PS4を使うPSVRをはじめ、さまざまなメーカーが開発したVR装置があり、さまざまなクリエイターが制作したVRコンテンツがある。VR元年と呼ばれる今年だけでも、さまざまなコンテンツが生まれた。来年2017年に利用できることが早々に発表されているものもある。

映画ファンの僕が主に関心を抱いているのは「映画とVRのカンケイ」だが、映画関係でもずいぶん多くの収穫があった年だった。有名な映画作家がVRコンテンツの制作を発表し、若い映画作家たちが新しい映像テクノロジーをフルに活用した作品を生み出している。来年――VR2年には、もっと多くの「映画とVRのカンケイ」にまつわる情報が出てくるはずだ。

ところで、今回取り上げるのも映画関係の情報だが、新作映画の宣伝用VRコンテンツとか、そういうものではない。
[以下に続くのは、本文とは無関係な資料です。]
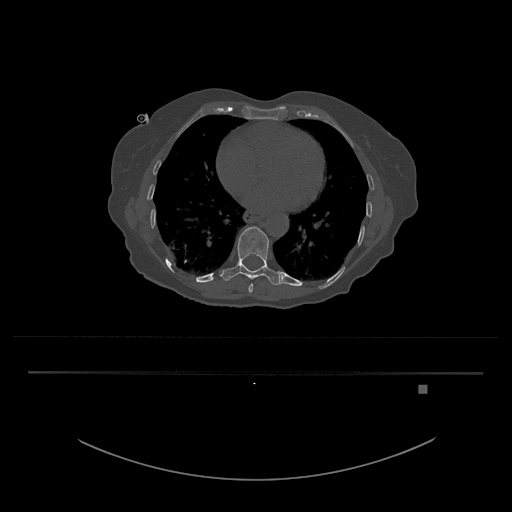
CT including the spine, one axial slice. Position 720 of 797 along the scan axis. Reconstruction kernel Br40s/3. Bone window (W 1800 / L 400 HU). 512 × 512 image matrix, field of view 500 × 500 mm. Patient: female, 57 years. From the clinical record (not read from this slice): primary cancer: cervical.
Structures marked on this image (semi-automatically segmented with operator editing):
- T10 vertebra: bounding box (x1, y1, x2, y2) in pixels: (220, 226, 285, 285)
- T9 vertebra: (248, 284, 253, 293)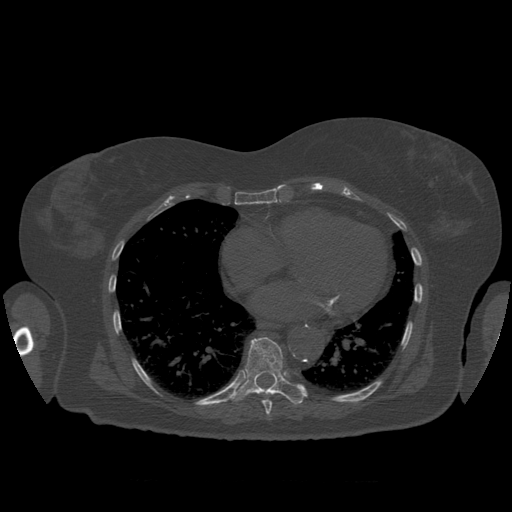
CT including the spine, one axial slice; position 365 of 399 along the scan axis; 120 kVp; bone window (W 1800 / L 400 HU); 1.25 mm slice thickness; 512 × 512 image matrix, field of view 404 × 404 mm. Patient age 81 years. Case-level facts recorded for this patient, not image findings: primary cancer: renal.
Annotated regions visible in this slice (semi-automatic segmentation, software-assisted and operator-edited):
- T8 vertebra: box from (x=262, y=395) to (x=272, y=416) px
- T9 vertebra: (x=231, y=337)–(x=304, y=405)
ここで紹介したいのは「VR映画鑑賞アプリ」だ。その名も「Cmoar VR Cinema」という。
Cmoarはスマホを使ってVR体験をすることができるヘッドセットであり、「Cmoar VR Cinema」はスマホのディスプレイに表示する映像をVR空間に作られた映画館のなかで鑑賞できるという内容のアプリケーションである。

PSVRの「シネマティックモード」のようなものだし、この手の映画鑑賞アプリは他にもいくつかある。しかしこの「Cmoar VR Cinema」には、ほかにはない大きな特徴がある。映画館という空間の作り込みが半端ではなく細かいのだ。
「映画館貸し切り状態」を、ほぼ完璧に再現している。

「大きなスクリーンで映画を観たい」という希望を叶えてくれるだけでなく、「映画館の気分を味わいたい」という希望も叶えてくれるアプリなのだ。

“映画館”の再現度はピカイチ

映画館で映画を観るとき、上映中はもちろんスクリーンに目が釘づけだが、上映が始まる前とか終わったあと、あるいは夢中になるほど面白くない映画を観るときなどはむしろスクリーンの他の部分に目がいきがちだ。前後左右の座席とか、天井とか、背後にある映写室とか。スクリーンのわきにある「非常口」のランプ、壁のスピーカー……などなど。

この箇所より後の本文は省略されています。